Instructions to follow: Report the count of lines holding "linejoin" in the records, with no other words.

━━━━━ Data for analysis

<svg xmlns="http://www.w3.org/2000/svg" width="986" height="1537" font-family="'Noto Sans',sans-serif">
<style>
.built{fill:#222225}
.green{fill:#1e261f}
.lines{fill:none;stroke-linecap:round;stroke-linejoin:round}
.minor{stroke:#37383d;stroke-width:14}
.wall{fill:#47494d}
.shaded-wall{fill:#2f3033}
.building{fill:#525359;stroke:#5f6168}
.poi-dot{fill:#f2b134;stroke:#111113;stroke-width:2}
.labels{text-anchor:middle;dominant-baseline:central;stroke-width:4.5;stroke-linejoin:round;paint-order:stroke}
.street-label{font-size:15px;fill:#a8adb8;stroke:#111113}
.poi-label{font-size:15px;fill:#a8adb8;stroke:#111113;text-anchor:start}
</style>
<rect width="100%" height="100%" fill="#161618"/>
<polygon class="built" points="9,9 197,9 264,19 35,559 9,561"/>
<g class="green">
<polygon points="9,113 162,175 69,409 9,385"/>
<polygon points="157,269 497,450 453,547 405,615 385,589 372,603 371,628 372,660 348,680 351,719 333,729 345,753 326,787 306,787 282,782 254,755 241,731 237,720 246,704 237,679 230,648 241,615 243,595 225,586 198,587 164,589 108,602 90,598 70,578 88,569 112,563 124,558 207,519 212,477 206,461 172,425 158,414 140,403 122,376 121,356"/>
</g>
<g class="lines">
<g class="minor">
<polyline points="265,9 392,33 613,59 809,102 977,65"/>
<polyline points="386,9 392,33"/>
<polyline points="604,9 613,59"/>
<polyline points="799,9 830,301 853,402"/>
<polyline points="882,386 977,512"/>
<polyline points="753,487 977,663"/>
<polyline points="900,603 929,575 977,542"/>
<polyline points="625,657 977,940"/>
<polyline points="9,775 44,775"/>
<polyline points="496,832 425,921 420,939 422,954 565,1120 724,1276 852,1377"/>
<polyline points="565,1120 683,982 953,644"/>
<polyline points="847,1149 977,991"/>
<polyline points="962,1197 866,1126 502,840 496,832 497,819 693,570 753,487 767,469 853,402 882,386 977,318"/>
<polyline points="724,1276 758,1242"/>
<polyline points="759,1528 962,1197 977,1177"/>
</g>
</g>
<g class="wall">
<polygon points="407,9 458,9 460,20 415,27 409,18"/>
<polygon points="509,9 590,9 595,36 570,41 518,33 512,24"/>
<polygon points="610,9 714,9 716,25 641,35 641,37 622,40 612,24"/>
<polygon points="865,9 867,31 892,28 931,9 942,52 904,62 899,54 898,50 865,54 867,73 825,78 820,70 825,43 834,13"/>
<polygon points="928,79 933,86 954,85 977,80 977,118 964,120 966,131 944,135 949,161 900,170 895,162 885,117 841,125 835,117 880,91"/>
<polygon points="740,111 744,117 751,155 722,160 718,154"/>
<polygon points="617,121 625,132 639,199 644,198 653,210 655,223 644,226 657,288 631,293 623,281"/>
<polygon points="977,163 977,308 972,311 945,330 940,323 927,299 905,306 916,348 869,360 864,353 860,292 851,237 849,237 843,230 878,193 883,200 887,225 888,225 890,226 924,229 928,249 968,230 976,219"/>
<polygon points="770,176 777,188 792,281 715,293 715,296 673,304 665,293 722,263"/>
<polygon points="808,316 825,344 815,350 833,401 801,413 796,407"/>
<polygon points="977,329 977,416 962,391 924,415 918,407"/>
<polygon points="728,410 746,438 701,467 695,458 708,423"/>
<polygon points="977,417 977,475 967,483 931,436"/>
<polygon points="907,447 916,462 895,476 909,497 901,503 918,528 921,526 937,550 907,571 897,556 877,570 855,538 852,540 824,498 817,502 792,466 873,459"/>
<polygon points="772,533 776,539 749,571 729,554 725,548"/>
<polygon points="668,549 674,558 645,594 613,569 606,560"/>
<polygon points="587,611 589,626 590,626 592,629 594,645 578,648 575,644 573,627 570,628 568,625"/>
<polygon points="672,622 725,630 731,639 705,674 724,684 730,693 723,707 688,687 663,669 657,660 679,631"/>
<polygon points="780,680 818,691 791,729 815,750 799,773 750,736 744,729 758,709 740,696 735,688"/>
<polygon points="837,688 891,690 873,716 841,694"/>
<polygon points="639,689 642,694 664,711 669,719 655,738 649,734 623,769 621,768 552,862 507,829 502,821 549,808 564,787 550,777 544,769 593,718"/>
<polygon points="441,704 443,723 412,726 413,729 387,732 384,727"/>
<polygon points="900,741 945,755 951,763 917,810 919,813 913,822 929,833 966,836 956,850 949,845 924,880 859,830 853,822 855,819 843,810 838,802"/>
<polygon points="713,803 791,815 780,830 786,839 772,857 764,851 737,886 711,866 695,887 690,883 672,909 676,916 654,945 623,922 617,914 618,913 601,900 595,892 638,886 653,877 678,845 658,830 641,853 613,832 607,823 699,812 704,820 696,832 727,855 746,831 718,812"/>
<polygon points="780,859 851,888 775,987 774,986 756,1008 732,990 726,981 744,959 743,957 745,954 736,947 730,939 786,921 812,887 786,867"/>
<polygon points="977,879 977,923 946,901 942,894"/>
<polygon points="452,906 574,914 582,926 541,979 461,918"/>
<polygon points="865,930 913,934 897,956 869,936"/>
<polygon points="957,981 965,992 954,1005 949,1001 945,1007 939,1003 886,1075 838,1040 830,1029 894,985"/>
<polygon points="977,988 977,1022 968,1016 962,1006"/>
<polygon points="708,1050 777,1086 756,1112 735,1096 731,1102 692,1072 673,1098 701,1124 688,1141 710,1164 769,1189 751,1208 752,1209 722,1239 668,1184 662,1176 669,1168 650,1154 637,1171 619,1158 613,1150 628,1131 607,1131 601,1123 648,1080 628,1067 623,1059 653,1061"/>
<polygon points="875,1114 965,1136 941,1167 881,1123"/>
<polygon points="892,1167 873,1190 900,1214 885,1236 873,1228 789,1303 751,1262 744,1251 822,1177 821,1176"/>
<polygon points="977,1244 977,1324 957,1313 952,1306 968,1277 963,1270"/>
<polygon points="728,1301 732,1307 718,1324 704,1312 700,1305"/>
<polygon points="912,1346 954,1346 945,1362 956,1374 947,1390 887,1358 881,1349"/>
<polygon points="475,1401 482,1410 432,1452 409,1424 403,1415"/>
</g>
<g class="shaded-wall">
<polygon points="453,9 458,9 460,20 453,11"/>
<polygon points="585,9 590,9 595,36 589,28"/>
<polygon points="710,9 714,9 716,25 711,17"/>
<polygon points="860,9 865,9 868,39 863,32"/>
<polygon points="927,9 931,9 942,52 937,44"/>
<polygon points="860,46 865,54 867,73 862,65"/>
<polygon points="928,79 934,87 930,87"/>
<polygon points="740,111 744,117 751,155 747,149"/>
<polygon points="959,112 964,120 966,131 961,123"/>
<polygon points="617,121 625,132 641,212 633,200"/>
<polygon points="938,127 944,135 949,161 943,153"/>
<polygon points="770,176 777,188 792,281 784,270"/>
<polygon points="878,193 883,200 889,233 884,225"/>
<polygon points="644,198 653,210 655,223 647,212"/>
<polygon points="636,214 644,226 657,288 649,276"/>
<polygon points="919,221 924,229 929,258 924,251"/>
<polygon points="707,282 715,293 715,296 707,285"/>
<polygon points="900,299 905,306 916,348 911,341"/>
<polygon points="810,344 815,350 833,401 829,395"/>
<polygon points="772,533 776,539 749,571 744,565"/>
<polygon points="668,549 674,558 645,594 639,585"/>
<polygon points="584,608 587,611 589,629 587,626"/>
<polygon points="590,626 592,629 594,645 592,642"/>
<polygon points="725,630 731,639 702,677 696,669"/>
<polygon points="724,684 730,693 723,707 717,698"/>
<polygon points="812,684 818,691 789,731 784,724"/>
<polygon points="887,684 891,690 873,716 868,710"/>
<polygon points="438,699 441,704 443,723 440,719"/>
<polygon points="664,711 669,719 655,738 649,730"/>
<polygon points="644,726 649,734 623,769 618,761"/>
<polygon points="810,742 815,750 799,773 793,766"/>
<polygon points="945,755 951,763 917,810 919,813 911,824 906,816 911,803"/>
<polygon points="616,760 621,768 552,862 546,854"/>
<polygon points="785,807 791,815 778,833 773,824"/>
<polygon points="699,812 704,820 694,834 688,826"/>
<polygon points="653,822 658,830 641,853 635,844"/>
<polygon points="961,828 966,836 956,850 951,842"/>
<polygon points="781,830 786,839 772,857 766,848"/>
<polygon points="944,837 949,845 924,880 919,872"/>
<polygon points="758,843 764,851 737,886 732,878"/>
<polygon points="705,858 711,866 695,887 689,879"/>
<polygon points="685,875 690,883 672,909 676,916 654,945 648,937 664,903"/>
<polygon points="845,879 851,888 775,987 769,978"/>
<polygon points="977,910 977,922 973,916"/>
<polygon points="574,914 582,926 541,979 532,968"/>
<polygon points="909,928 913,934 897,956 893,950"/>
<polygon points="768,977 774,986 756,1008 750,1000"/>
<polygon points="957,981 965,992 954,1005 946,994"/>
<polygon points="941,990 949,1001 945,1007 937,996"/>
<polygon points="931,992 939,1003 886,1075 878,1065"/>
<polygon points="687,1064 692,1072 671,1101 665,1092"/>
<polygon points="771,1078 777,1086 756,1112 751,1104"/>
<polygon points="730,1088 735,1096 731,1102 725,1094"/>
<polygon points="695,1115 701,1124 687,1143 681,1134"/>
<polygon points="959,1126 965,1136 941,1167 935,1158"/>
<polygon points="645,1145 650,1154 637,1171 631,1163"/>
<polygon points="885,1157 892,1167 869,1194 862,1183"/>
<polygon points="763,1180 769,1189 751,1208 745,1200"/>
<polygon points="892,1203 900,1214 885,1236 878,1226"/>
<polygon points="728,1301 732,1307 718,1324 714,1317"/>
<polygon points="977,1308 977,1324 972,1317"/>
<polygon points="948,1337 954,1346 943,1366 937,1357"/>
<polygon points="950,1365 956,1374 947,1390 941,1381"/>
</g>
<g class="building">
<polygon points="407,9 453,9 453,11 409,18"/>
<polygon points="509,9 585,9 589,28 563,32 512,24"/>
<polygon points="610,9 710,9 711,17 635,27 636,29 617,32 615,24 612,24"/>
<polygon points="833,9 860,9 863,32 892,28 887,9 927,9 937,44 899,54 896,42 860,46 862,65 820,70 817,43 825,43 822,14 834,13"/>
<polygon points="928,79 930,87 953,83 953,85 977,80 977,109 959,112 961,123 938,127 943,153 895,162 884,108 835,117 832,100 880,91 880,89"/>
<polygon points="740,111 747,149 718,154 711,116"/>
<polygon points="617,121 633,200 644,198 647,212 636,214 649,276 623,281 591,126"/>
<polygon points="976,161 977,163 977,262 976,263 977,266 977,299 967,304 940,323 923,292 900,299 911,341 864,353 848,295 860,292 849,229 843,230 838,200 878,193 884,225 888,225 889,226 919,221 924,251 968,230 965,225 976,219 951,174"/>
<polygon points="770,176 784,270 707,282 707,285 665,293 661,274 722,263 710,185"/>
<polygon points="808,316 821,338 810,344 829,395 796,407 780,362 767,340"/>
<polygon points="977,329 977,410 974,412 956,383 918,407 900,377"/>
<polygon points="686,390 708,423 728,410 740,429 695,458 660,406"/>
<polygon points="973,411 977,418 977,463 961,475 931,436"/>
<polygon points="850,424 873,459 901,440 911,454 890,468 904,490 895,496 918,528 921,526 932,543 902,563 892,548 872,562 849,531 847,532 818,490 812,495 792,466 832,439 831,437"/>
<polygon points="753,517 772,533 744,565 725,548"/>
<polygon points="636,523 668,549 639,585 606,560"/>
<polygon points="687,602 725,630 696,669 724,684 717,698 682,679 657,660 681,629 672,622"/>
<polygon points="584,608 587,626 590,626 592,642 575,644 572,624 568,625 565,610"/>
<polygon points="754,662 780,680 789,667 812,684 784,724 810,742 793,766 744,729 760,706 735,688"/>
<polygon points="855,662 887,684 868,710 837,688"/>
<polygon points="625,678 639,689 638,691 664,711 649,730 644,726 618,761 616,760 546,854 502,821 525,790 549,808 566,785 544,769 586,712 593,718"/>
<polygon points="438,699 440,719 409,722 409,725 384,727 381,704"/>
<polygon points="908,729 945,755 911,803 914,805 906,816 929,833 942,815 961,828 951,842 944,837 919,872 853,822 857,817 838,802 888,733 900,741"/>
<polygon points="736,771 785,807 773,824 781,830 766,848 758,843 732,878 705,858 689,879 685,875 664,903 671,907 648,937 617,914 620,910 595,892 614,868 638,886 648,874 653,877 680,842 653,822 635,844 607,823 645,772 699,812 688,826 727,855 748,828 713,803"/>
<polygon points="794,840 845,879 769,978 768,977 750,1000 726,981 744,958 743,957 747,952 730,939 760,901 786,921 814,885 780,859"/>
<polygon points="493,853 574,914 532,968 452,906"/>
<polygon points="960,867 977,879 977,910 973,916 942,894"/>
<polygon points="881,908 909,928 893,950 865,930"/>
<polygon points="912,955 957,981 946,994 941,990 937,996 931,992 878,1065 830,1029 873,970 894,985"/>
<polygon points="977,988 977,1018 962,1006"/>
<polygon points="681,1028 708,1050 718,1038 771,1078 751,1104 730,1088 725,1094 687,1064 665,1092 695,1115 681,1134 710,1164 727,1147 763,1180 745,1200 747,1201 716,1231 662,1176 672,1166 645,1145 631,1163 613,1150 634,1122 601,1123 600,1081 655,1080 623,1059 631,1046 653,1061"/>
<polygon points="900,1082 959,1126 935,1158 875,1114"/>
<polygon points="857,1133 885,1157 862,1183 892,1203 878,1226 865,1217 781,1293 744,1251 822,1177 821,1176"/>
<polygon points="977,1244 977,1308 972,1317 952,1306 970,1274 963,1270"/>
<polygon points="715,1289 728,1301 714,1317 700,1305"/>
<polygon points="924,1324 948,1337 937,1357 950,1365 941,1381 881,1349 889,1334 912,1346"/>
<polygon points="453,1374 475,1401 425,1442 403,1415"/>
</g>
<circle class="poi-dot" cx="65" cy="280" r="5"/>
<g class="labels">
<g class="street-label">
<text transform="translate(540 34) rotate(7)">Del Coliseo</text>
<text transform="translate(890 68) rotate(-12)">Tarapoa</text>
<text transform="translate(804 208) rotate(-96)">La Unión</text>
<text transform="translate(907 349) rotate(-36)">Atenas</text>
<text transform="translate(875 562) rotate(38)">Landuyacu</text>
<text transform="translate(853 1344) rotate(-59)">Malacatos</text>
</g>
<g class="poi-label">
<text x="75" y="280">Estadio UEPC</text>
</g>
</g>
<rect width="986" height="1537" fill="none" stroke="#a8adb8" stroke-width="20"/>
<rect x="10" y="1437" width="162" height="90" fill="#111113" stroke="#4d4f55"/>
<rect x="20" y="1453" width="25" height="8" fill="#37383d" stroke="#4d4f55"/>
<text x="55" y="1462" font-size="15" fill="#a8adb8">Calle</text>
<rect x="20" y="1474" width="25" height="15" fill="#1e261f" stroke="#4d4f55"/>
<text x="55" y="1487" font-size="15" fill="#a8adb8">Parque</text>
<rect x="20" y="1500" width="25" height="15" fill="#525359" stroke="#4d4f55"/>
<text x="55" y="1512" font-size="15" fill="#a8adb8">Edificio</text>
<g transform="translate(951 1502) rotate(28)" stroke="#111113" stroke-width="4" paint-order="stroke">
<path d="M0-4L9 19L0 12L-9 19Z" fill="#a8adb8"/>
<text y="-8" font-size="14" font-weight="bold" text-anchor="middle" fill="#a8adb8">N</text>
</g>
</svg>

━━━━━━━━━━

Solution: 2